Please star this repo if you find it useful and cite our work if you use Facet-Probe in your research.
Paper: TBD | arXiv: TBD
The official repository for the paper "Same Evidence, Different Answer: Auditing Order Sensitivity in Multimodal Large Language Models" and its corresponding Facet-Probe evaluation framework.
Facet-Probe audits whether multimodal large language models are robust to order-irrelevant input permutations across option, evidence-chunk, document-rank, image-set, and mixed-modality ordering facets.

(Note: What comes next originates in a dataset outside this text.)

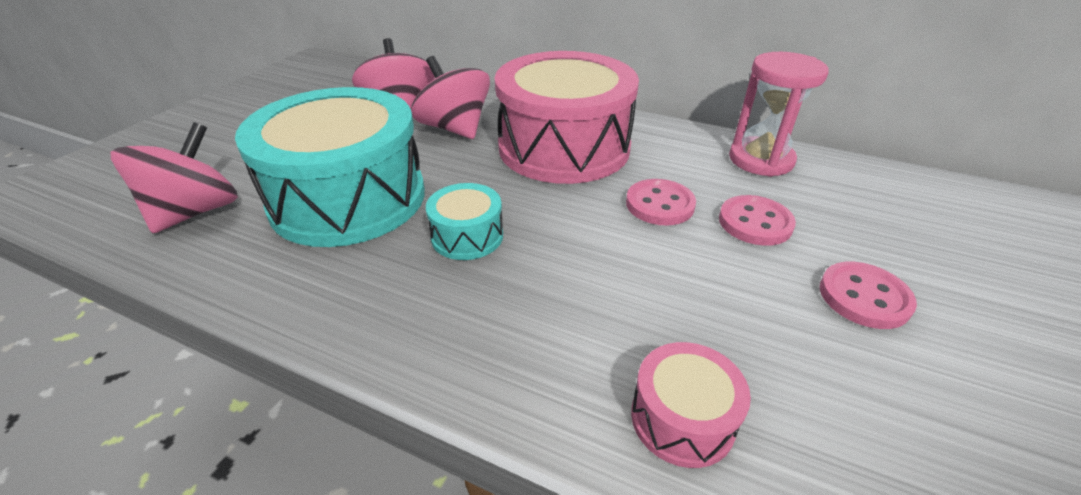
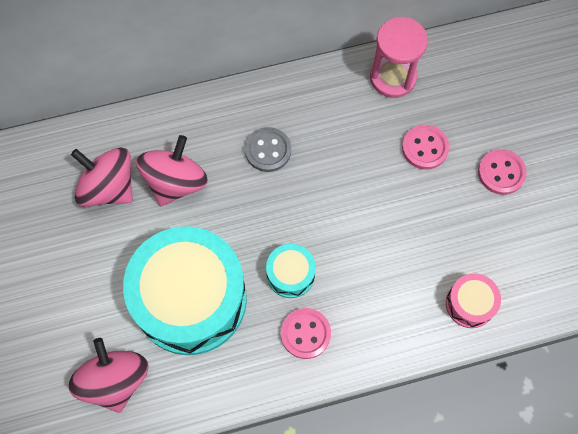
camera: 40 degrees left, 30 degrees up
(454, 128) = (175, 182): pink spinning top -> pink spinning top turned 105 degrees clockwise
(564, 147) = (268, 150): pink drum -> grey button
(659, 204) = (367, 168): pink button -> pink button (305, 334)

This repository is currently a release scaffold. We plan to release the full evaluation code and related artifacts soon, including prompt templates, permutation indices, aggregation scripts, and reproducibility documentation.
We do not plan to redistribute upstream dataset content. Dataset-backed evaluations will load from the original sources, subject to the corresponding dataset licenses and terms of use.
Setup instructions will be added with the full code release.
The planned release will include:
- Facet-Probe loaders and adapters for the datasets and models reported in the paper.
- Prompt templates and facet-specific permutation grammars.
- Permutation indices, model-output artifacts where redistributable, and aggregation scripts.
- Reproduction instructions for the main tables and figures.
- Templates for adding new datasets, ordering facets, and model adapters.
If you find our paper or this repository useful for your research, please cite our work.
@misc{paruchuri2026same,
title = {Same Evidence, Different Answer: Auditing Order Sensitivity in Multimodal Large Language Models},
author = {Paruchuri, Akshay and Koyejo, Sanmi and Adeli, Ehsan},
year = {2026},
archivePrefix = {arXiv},
eprint = {TBD},
note = {TBD}
}Apache License 2.0
The code in this repository is released under the Apache License 2.0. Dataset content, model outputs, and third-party dependencies may be subject to their own licenses or terms; the full release will document those constraints alongside the relevant artifacts.